MASSENBERECHNUNG IN DER SACKGASSE
    In der Physik gibt es schlechte Theorien, die überhaupt keine Vorhersagen machen, es gibt mittelmäßige Theorien, die nur ungefähre Tests erlauben, und es gibt gute Theorien, die zahlenmäßig überprüfbar sind wie die Allgemeine Relativitätstheorie oder die Quantenelektrodynamik. Die echten Revolutionen in der Physik mischten jedoch immer das System der Naturkonstanten auf und vereinfachten es. Mit dem 1900 von Planck entdeckten Wirkungsquantum h begann die Quantentheorie, Maxwell vereinigte 1865 den Elektromagnetismus mit der Lichtgeschwindigkeit c, und Newtons Gravitationstheorie basierte auf der Gravitationskonstanten G. Die Sackgasse, in der die Physik sich momentan befindet, hängt untrennbar mit dem physikalischen Einheitensystem zusammen und mit den Größen, die wir für Naturkonstanten halten. Wirklichen Fortschritt erreicht man nur, wenn eine oder mehrere Naturkonstanten in Zusammenhang gebracht und damit abgeschafft werden, beispielsweise indem man die Masse von Elementarteilchen in Kilogramm berechnet. Dass dafür das Standardmodell unbrauchbar ist, sieht man auf erstaunlich primitive Weise, denn schon die Einheit Kilogramm kann als Kombination von Naturkonstanten gar nicht auftreten: Verwendet man die elektrische Feldkonstanten ε 0 und μ 0 , die Lichtgeschwindigkeit c, die Elementarladung e und das Wirkungsquantum h, entsteht daraus durch keine wie auch immer geartete Rechnung die Einheit einer Masse! [80] Versuchen Sie es selbst. Aber andere fundamentale Naturkonstanten gibt es nicht – bis auf die Gravitationskonstante, welche dann aber den Faktor 10 39 ins Boot holen würde: Womit wir wieder bei Dirac wären. Die Masse der Elementarteilchen muss also mit der Größe des Universums zusammenhängen – oder wir hören auf, darüber nachzudenken.
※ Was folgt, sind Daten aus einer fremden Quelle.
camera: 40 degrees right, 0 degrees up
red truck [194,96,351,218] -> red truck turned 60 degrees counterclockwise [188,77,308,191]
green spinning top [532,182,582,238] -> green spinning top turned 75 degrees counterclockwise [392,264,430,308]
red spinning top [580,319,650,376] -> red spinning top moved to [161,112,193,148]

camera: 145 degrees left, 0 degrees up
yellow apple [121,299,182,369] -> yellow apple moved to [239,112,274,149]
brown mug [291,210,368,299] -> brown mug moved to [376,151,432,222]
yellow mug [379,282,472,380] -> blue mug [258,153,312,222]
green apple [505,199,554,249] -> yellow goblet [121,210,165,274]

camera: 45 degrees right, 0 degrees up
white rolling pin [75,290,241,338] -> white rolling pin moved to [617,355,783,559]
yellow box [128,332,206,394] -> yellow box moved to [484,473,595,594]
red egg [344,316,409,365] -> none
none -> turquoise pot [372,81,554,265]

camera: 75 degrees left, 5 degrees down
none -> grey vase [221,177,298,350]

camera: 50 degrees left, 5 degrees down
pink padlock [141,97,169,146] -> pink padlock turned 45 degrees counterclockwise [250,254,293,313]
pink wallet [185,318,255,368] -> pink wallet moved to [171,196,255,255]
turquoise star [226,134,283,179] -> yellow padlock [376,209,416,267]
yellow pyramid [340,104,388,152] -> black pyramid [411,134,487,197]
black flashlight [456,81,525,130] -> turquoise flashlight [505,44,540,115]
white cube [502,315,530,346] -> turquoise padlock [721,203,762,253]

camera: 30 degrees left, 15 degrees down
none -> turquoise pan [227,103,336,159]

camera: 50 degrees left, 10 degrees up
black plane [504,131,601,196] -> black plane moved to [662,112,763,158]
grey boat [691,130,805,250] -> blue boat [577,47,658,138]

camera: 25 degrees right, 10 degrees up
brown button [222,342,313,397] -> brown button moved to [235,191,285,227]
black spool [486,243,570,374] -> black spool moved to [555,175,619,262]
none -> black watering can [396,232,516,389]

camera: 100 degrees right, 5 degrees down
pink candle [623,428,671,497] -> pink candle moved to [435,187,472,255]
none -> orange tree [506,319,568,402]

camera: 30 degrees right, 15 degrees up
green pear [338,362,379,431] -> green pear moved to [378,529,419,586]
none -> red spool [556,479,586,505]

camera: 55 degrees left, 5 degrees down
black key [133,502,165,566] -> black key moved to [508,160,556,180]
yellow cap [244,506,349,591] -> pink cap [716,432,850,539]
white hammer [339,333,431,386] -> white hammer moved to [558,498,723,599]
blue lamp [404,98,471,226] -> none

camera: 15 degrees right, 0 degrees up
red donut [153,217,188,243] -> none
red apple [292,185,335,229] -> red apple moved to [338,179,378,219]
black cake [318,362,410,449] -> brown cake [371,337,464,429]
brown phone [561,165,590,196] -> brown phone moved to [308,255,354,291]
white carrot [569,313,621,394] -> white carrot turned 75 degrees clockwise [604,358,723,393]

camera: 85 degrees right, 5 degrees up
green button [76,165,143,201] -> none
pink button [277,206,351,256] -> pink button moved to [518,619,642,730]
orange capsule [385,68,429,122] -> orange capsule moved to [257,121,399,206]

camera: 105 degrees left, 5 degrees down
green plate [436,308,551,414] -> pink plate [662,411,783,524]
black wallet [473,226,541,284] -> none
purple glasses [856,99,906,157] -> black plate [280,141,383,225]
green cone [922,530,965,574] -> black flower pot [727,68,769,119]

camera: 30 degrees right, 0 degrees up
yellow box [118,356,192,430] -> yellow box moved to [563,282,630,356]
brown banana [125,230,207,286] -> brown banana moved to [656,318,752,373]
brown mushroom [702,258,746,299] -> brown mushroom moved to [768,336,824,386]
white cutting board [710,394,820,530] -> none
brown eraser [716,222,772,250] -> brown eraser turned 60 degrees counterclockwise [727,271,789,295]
EINE LÖSUNG DURCH VERÄNDERLICHE MASSSTÄBE?
    Offenbar nicht mit dem Nachdenken aufgehört hatte Robert Dicke. Diracs Ideen waren ihm natürlich bekannt, und in seinem Modell eines Kosmos mit veränderlichen Zeit- und Längenmaßstäben gab es plötzlich eine spannende Möglichkeit. Die Abmessungen eines solchen Universums würden sich nur mit der Quadratwurzel der Zeit ausdehnen, das bedeutet, hundert Jahre nach dem Urknall wäre der Horizont nur zehnmal so groß wie ein Jahr nach dem Urknall. Und entsprechend würde das Volumen des Universums statt mit der dritten Potenz nur mehr mit dem Exponenten 1,5 in der Zeit wachsen – das hieße, im gleichen Zeitraum wäre das Volumen nur tausendfach größer geworden, nicht millionenfach wie bei konstantem c.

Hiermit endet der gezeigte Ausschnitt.